Se una gestione distratta dell’infosfera rischia di inquinare la mente, i nostri comportamenti poco ecologici hanno già portato la terra a conseguenze drammatiche. I consumatori iniziano a essere più sensibili e i loro comportamenti verranno progressivamente guidati verso buone pratiche dalle istituzioni. In tutto il mondo nascono iniziative di aggregazione per pulire spiagge, sentieri e altre aree comuni: cambiano quindi le scelte sull’impiego del proprio tempo libero e sul concetto di comunità. Il report di Fjord porta gli esempi di grandi marchi che stanno lavorando per migliorare la loro impronta verde: H&M, Ikea, Nike.
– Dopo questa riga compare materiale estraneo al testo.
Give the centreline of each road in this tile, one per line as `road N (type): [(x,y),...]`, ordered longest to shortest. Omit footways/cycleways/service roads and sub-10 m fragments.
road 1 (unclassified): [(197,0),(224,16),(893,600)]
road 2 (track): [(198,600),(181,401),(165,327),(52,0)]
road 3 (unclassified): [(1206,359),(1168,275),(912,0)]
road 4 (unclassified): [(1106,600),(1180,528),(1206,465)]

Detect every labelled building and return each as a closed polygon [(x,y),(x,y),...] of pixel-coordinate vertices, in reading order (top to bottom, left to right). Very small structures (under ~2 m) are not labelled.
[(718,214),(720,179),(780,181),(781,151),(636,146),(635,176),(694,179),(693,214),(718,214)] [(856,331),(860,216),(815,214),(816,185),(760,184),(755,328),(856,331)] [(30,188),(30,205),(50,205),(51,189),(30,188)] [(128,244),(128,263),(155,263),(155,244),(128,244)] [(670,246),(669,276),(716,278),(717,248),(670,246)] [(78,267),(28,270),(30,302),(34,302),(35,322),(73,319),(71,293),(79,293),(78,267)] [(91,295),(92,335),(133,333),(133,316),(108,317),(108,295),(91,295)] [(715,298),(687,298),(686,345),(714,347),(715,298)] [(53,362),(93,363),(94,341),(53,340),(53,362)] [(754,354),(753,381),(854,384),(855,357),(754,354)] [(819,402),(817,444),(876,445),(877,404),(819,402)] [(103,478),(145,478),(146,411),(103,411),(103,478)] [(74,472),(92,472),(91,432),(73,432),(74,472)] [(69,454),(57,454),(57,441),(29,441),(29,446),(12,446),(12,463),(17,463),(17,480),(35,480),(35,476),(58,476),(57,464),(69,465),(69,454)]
Anche le piccole aziende si stanno muovendo in rete con istituzioni, scuole, associazioni attraverso iniziative che cercano di applicare concretamente e radicare a livello territoriale l’Agenda 2030 delle Nazioni Unite; per la Liguria, ad esempio, si è firmato a maggio un protocollo di intesa di cui sono firmatarie anche Costa Crociere e Panarello.
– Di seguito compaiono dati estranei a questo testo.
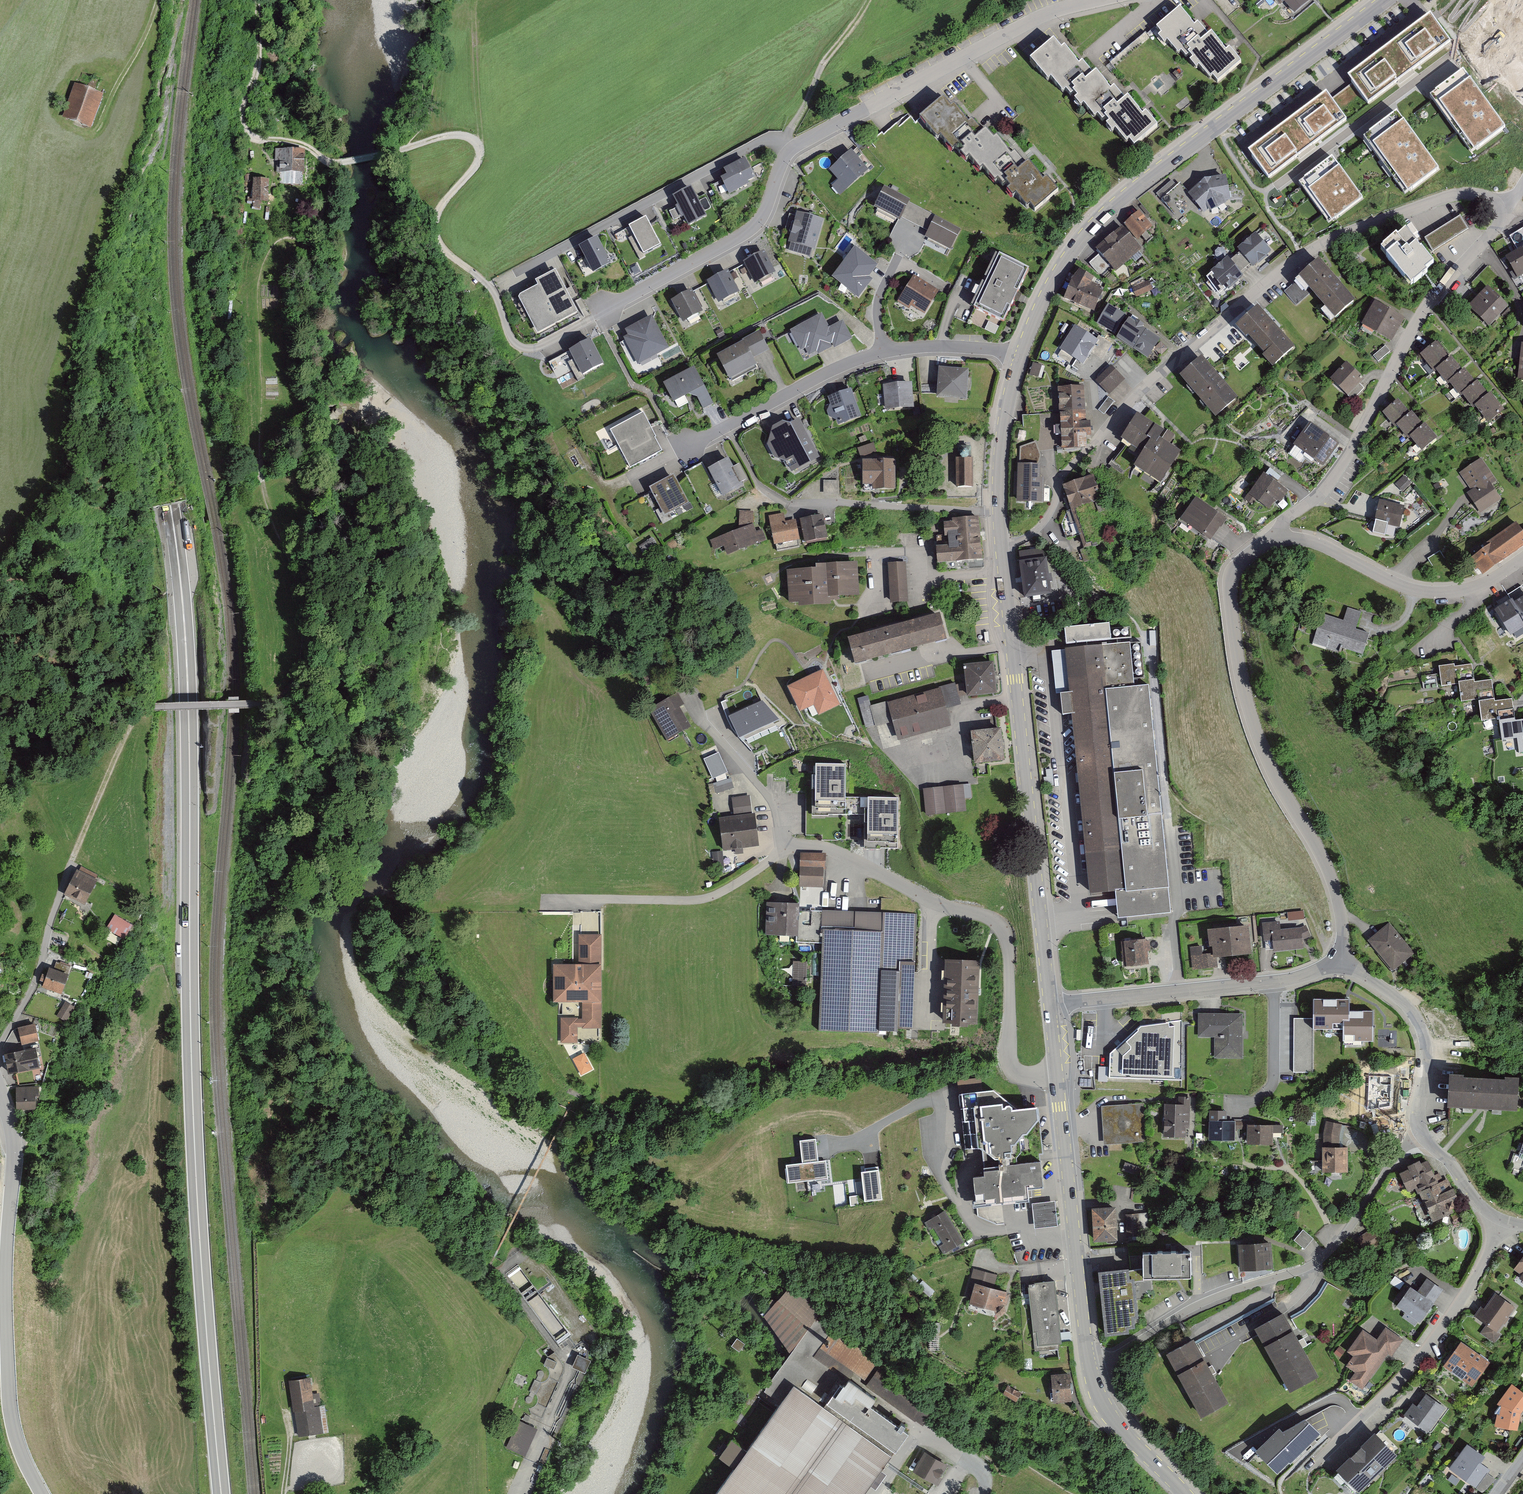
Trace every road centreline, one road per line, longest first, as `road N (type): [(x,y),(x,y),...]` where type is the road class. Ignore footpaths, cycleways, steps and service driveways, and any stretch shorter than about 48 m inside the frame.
road 1 (trunk): [(61,0),(177,552),(189,723),(195,1160),(222,1493)]
road 2 (track): [(0,1050),(42,968),(74,859),(137,716),(155,708),(266,705),(286,696),(299,669),(303,595),(269,503),(264,458)]
road 3 (track): [(603,312),(535,348),(512,339),(495,295),(437,237),(437,216),(476,166),(474,140),(443,136),(332,164),(302,145),(248,134),(240,118),(259,56),(257,0)]
road 4 (residential): [(1000,544),(1038,532),(1065,476),(1139,393),(1302,257),(1446,199),(1476,194),(1499,209)]
road 5 (secondary): [(1019,355),(1046,293),(1093,225),(1380,0)]
road 6 (residential): [(1339,964),(1338,901),(1263,751),(1239,666),(1233,585),(1255,548),(1279,535)]
road 7 (residential): [(1093,1371),(1191,1312),(1322,1261),(1358,1222),(1392,1164),(1421,1139)]
road 8 (tertiary): [(41,1493),(9,1402),(5,1247),(14,1150),(0,1091)]
road 9 (residential): [(1499,209),(1498,225),(1424,312),(1324,491),(1279,535)]
road 10 (residential): [(1019,355),(884,352),(692,450)]
road 11 (residential): [(1098,0),(1035,20),(790,150)]
road 12 (residential): [(1011,637),(1046,663),(1077,876),(1080,912),(1041,919)]
road 13 (residential): [(790,150),(766,140),(513,274)]
road 14 (residential): [(1314,1465),(1429,1340),(1500,1224)]
road 15 (residential): [(1339,964),(1291,978),(1050,1005)]
road 16 (residential): [(1279,535),(1319,542),(1391,584),(1444,595),(1475,591),(1522,563)]
road 17 (residential): [(1057,1078),(1027,1079),(1007,1059),(1004,934),(989,921),(934,902)]
road 18 (residential): [(790,150),(753,228),(603,312)]
road 19 (residential): [(787,850),(704,901),(552,903)]
road 20 (secondary): [(1041,919),(1018,701)]
road 21 (residential): [(1421,1139),(1428,1061),(1421,1030),(1395,1000),(1339,964)]
road 22 (residential): [(1003,572),(925,582),(920,550),(877,555),(878,605),(869,609)]
road 23 (secondary): [(1000,544),(999,461),(1019,355)]
road 24 (residential): [(787,850),(773,799),(693,706)]
road 25 (track): [(790,150),(789,131),(822,67),(871,0)]
road 26 (residential): [(934,902),(827,849),(787,850)]
road 27 (secondary): [(1076,1234),(1057,1078)]
road 28 (secondary): [(1184,1493),(1117,1422),(1093,1371)]
road 29 (residential): [(965,1173),(972,1218),(995,1232),(1076,1234)]
road 30 (residential): [(1018,701),(959,709),(962,751),(923,769)]
road 31 (track): [(158,0),(99,129)]
road 32 (secondary): [(1093,1371),(1076,1234)]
Le nostre azioni sono sempre meno considerate un fatto privato e sempre più un contributo alla comunità. Tutto è più trasparente e pubblico, ma questo ha creato qualche problema di privacy. Il date minimalism, cioè la gestione attenta da parte delle imprese dei dati in loro possesso, è una strada obbligata dopo lo scandalo di Cambrydge Analytica. Le persone pretendono di essere ripagate dell’offerta di informazioni che cedono sui loro comportamenti, o con benefici reali in termini di servizi e personalizzazione, o con una vera e propria monetizzazione; su questo intervengono piattaforme di blockchain come CiberVein, o da aziende come Wibson o Ocean Protocol. Il consumatore selezionerà in base alla fiducia nel brand, e la fiducia sarà valutata sulla base della completezza e significatività delle informazioni. Potrebbe un domani succedere che anche le aziende costruiscano sistemi accessibili come NY Open Data, con risorse utilizzabili anche dal consumatore. L’entrata in vigore del Gdpr ha posto molti dubbi alle imprese sulla corretta gestione delle iniziative legate al pubblico. Occorrerà gestire con molta attenzione e cura l’immagine dei consumatori.
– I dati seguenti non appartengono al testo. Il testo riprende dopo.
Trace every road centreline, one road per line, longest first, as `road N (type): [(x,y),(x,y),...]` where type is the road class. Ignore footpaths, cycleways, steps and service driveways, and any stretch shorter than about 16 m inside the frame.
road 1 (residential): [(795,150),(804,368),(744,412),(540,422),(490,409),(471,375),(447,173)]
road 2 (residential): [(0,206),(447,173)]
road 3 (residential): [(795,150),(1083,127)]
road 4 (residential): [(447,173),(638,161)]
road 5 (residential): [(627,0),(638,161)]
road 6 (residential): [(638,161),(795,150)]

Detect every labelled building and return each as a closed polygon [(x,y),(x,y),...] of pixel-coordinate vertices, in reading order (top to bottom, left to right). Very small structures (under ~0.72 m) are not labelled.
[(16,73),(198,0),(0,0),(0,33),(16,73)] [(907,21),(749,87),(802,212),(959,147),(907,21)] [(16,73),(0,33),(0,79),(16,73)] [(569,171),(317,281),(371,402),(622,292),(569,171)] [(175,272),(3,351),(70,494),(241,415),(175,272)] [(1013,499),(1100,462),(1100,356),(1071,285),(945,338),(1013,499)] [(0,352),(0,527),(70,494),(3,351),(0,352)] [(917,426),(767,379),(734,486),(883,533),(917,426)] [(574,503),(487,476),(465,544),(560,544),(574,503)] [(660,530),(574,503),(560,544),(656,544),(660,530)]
Un’altra domanda che i brand dovranno farsi è come si muoveranno i potenziali consumatori? La progressiva urbanizzazione pone il problema dell’affollamento delle persone e dei mezzi di trasporto. Nascono tendenze come la bicicletta elettrica e il monopattino, mentre si stanno cercando di integrare i mezzi di trasporto con soluzioni intermodali. Il viaggio del consumatore cambia, potrebbe diventare più frammentato e il suo nomadismo essere un tema di ricerca per variare i point of touch urbani. Basti pensare a come viaggiano i giovani, scegliendo le offerte online su voli low cost e Flixbus. Esiste ancora un vuoto di offerta per ottimizzare i collegamenti fra questi servizi e ci sono spazi per sponsorizzare i nuovi bisogni. Per i brand anche la scelta dei corrieri potrebbe essere un tema importante: alcuni, come Ups, Dhl e FedEX stanno allestendo flotte elettriche. Sempre in tema di mobilità sostenibili c’è chi si rivolge a chi ama le consegne in bicicletta, e in questa direzione vanno i corrieri Ubm. Anche i cieli potrebbero venire occupati da droni (Amazon sta già sperimentando) o da taxi volanti come quello testato da Vertical Aerospace.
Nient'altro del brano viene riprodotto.